» Task item: Gather every line from the entries below that contains the string "SWITRS", treating uppercase and lowercase letters as distinct.

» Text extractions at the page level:
--- START ---

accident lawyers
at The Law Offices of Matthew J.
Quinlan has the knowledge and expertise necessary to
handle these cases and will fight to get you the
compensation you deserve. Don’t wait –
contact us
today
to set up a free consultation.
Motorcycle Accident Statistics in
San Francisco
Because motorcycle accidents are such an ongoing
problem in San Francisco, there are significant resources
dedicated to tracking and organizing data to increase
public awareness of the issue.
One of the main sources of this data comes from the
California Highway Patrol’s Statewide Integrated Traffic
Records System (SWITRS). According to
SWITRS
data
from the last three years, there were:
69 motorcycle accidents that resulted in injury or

--- END ---

» Response area:
Records System (SWITRS). According to
SWITRS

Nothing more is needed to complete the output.